The volunteers of the Gambia Red Cross Society did not disappoint the core values of the global humanitarian organization. Their reaction to the pandemic in saving lives and proper handling of crises is accurately in line with the vision of founder Henry Donald 157 years ago, 1863.
When The Chronicle visited the northern Gambian border settlement– Kerr Ali recently, volunteers were found sanitizing the locals while monitoring the border to ensure compliance of special government restriction measures to control the spread of the disease.
“The services we are doing here at Kerr Ali border post are entirely on a voluntary basis and part of our work is to make sure that all those entering the country through this end strictly adheres to the established guidelines and protocols of the Ministry of Health and WHO,” Abdul Wahab Barry told The Chronicle.
“We make sure that anybody entering the country thoroughly wash their hands as well as ensuring that all those entering are also checked before they enter the country,” he emphasized.

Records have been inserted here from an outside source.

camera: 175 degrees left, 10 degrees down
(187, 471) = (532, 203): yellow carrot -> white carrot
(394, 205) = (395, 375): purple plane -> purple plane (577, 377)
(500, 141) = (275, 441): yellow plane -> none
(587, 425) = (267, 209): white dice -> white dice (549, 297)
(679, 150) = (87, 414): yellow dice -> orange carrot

As of Thursday, Gambia recorded 1,556 confirmed cases, 43 deaths with 267 recoveries leaving 1,246 active cases of COVID-19.

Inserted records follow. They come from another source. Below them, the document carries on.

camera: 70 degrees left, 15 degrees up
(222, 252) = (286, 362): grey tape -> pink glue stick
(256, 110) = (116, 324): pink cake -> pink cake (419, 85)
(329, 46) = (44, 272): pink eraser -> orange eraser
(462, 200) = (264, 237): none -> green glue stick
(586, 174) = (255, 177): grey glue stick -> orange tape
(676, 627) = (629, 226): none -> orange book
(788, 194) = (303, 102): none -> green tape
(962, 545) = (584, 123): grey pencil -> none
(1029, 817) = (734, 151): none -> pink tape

Barry, a teacher by profession has been stationed at the border post, about 3 kilometers from Farafenni with his fellow volunteers for the past five months. He described their work as challenging and demanding as they are serving the communities that are still denying the reality of the virus.
“Our biggest challenge is how to change the mindset of the rural people as most of them still don’t believe that COVID-19 is real. They are seriously in need of sensitization to change their mindsets otherwise I see no way that we can get rid of this disease anytime soon,” Bah stressed.
According to him, Red Cross and Health officials are working under harsh conditions at the border where the scorching sun will press on them throughout with little motivation from the public they’re working for.
“To be honest we are doing a great deal of sacrifice here for our people but our situation needs to be considered. If the state can provide a tent for us outside, it will be good because working under the hot sun to make sure that everyone entering the country is safe is not an easy task,” Barry appeals.
He also stressed the lack of mobility, communication difficulties, shortage of human and financial resources is limiting their endeavour in sensitizing the communities in the North Bank Region.
“Our work extends beyond this border. Our services are needed everywhere within the region. We are also responsible for escorting patients for referrals and burials of corpses when the need arises and without mobility and resources, we cannot get these tasks done.”
One woman who provides testimony for the Red Cross work in the community is Amie Bittaye, a 31-year-old housewife. She’s taken upon herself to be providing food on a daily basis to the volunteers at the border post. She described her support as a return of humanitarian gesture to people who are sacrificing and putting their lives on the line for public safety.
“This is not the first time for me to do this. I have been doing this kind of support to humanity. In 2014, I did the same thing for the health workers and Red Cross volunteers who were fighting Ebola and I thought I can do the same to the Red Cross volunteers here again. At least, as my personal contribution to national cause,” Amie tells Chronicle.
The Communications officer of Gambia Red Cross Society, Modou Touray says offering a dignified burial to people who succumbed to COVID-19 related death is a key mandate of their operation. This, he said, is done to respect and accord a dignified burial in respect to the traditional, cultural and religious rites of all departed souls and it’s done in consultation with the family of the deceased.
“If a family member is to participate, we provide them with the Personal Protective Equipment (PPE) for their safety. The burial process is an engaged process where the family members take all the decisions and the Red Cross only facilitates their wish and grants the departed soul a safe and dignified burial,” he explained.
Touray revealed that some of their young volunteers who have not taken part in such activities before are normally traumatized and depressed.